DIRECTIONS -
Return every line of the data that contains the string "looking".

------ DATA SECTION

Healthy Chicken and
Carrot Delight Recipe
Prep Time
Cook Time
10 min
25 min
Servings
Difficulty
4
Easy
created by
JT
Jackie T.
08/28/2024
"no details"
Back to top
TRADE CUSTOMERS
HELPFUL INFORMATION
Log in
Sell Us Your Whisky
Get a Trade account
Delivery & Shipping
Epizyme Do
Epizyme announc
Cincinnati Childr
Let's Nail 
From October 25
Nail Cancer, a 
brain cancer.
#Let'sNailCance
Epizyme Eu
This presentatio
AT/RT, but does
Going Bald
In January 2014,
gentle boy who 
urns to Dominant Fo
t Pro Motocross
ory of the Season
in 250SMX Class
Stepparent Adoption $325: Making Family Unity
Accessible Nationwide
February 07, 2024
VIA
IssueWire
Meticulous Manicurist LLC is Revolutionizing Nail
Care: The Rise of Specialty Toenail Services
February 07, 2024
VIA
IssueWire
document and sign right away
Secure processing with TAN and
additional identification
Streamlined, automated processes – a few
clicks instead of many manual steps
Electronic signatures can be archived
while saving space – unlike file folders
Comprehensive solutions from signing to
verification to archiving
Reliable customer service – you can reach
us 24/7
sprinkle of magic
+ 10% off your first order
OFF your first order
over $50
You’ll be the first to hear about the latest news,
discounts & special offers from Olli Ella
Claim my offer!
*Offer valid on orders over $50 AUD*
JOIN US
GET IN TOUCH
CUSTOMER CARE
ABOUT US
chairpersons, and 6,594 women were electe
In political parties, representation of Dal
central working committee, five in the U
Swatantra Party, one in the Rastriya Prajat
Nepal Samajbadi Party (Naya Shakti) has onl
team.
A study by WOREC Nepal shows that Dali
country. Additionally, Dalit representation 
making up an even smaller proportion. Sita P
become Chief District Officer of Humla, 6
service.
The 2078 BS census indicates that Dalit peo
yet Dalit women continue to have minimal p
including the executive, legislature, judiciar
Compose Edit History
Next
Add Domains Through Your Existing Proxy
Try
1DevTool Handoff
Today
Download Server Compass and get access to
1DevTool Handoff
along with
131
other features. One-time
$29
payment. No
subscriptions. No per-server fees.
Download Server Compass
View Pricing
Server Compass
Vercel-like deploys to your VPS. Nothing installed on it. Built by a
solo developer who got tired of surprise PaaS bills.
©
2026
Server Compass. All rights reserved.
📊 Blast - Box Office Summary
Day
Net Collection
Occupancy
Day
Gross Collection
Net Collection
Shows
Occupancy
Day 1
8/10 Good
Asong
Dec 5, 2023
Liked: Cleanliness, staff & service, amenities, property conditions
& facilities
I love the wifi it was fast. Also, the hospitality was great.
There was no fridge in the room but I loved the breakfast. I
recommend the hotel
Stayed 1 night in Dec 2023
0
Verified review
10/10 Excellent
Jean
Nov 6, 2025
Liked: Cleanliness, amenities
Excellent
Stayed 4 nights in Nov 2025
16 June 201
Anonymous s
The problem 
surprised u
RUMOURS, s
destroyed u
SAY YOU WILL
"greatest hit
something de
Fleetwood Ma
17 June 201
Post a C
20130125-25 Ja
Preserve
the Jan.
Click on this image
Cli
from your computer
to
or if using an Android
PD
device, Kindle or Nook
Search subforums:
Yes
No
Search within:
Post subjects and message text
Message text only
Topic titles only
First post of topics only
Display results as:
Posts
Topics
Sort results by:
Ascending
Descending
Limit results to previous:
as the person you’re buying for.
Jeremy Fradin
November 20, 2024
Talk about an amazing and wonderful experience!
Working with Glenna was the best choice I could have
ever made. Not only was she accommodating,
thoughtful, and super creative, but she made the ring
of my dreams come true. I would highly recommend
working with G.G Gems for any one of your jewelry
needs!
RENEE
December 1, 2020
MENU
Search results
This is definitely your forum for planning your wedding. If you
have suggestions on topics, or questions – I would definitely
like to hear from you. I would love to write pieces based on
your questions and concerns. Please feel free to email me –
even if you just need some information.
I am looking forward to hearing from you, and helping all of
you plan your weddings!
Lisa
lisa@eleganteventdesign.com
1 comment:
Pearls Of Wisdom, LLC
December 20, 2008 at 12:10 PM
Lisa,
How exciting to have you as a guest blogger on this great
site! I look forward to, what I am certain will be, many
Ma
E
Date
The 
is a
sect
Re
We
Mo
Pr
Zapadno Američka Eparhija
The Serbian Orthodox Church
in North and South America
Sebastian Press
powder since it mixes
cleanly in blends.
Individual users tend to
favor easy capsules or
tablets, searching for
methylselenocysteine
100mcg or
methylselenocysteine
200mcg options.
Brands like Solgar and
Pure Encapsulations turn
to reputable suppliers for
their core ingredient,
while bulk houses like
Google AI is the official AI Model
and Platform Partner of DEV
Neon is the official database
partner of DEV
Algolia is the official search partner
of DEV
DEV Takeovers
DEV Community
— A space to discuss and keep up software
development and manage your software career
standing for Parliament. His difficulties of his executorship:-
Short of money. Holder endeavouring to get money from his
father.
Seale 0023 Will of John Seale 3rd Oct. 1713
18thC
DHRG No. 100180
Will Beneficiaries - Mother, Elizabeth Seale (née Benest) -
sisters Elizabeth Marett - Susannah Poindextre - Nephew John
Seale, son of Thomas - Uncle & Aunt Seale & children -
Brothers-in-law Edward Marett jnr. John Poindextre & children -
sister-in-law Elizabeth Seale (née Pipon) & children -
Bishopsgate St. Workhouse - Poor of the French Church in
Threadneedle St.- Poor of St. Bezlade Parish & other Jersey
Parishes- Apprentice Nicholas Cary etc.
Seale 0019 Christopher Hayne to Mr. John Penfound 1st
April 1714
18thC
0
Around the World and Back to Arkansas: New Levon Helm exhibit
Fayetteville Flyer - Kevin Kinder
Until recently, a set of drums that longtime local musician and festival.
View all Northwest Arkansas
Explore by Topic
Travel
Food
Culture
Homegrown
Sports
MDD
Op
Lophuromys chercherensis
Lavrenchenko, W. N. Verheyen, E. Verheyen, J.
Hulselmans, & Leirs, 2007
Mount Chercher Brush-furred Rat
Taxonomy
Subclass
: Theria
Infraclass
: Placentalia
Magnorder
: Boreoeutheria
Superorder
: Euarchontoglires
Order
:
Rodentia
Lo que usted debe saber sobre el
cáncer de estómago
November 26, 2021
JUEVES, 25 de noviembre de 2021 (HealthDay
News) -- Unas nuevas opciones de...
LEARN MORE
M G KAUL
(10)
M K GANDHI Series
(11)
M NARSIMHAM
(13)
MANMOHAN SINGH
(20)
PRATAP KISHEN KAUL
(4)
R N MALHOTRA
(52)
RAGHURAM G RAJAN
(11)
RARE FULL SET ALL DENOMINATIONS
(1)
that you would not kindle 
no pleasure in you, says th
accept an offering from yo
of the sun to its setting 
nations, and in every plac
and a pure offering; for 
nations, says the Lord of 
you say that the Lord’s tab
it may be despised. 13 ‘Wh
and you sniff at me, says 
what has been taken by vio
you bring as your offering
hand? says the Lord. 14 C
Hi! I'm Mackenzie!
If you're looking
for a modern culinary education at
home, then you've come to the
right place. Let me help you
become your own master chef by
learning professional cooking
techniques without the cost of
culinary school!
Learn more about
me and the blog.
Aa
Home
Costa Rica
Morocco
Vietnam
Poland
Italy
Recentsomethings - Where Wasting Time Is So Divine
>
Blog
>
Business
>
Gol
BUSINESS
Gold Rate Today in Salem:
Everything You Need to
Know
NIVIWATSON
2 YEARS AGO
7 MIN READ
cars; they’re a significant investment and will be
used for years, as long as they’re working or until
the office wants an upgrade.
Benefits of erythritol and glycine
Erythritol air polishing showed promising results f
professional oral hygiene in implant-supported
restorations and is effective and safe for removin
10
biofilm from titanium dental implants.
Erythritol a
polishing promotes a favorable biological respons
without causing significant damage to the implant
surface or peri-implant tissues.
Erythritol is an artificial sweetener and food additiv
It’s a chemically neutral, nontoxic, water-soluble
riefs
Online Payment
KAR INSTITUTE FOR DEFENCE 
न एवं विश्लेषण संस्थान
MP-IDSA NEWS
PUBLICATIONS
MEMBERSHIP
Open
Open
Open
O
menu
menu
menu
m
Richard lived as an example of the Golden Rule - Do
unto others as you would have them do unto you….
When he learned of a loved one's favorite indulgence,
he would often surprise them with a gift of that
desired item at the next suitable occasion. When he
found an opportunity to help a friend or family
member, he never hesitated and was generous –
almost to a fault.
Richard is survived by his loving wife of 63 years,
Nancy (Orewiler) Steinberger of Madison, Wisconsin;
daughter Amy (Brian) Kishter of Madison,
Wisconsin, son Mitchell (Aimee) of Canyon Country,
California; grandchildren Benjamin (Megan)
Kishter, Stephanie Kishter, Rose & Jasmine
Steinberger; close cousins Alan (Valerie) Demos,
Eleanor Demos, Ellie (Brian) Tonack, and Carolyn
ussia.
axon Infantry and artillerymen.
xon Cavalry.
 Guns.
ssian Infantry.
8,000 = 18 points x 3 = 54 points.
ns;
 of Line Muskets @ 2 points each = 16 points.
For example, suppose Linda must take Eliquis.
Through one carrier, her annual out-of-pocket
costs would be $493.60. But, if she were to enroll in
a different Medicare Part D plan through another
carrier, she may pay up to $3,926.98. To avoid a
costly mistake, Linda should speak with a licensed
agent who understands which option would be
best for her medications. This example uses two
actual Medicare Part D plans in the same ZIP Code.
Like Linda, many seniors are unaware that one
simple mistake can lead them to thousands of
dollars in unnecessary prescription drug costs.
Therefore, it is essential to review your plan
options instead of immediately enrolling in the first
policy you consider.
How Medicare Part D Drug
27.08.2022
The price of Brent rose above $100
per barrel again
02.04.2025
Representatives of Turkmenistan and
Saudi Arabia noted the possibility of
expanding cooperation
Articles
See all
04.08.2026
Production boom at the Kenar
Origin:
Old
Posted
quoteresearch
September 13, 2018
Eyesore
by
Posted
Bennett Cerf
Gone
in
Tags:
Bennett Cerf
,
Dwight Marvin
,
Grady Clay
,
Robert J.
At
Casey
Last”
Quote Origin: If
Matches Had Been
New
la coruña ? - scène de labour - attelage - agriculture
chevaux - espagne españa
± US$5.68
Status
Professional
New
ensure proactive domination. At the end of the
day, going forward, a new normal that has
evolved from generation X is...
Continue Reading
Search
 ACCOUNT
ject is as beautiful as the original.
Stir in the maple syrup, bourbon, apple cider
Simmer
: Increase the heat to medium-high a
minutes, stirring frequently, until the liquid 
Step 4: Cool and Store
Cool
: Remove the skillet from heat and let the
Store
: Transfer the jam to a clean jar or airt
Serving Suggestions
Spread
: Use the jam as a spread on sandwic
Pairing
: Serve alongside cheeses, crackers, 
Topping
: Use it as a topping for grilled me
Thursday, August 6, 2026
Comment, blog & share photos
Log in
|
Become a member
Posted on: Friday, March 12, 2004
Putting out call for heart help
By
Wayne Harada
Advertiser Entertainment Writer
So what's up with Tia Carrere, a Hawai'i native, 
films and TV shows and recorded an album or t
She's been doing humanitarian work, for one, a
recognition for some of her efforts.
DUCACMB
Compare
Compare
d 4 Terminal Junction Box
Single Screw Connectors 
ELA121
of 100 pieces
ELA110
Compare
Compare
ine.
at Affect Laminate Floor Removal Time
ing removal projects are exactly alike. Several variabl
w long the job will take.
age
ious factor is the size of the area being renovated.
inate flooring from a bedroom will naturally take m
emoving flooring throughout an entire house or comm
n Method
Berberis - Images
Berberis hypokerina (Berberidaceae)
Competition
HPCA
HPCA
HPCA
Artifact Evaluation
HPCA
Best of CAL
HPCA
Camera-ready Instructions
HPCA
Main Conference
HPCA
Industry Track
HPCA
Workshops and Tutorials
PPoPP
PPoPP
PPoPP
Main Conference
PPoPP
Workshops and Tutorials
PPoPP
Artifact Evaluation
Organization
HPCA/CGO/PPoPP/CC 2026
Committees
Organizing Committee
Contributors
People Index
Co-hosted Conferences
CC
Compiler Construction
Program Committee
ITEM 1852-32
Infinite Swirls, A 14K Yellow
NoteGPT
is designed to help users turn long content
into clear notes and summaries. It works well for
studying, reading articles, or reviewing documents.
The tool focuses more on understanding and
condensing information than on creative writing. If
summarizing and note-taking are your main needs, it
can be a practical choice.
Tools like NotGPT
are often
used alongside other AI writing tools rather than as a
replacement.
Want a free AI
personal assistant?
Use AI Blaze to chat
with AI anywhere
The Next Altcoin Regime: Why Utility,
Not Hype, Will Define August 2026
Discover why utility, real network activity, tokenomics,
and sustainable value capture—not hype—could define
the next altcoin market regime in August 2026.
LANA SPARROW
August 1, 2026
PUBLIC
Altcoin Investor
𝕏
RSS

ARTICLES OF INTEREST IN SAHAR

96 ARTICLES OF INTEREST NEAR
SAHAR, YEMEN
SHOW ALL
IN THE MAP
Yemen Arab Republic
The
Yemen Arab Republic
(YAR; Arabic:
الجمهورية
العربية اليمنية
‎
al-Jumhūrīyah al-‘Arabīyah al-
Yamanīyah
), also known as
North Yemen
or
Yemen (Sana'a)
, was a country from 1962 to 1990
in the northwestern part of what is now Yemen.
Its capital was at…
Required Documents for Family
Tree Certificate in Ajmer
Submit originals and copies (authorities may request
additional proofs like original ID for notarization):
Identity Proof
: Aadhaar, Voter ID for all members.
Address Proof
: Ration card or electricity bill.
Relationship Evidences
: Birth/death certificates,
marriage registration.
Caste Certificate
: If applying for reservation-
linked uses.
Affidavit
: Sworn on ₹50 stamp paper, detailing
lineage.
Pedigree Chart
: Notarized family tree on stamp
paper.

------------

EXERCISE ANSWER -
I am looking forward to hearing from you, and helping all of
If you're looking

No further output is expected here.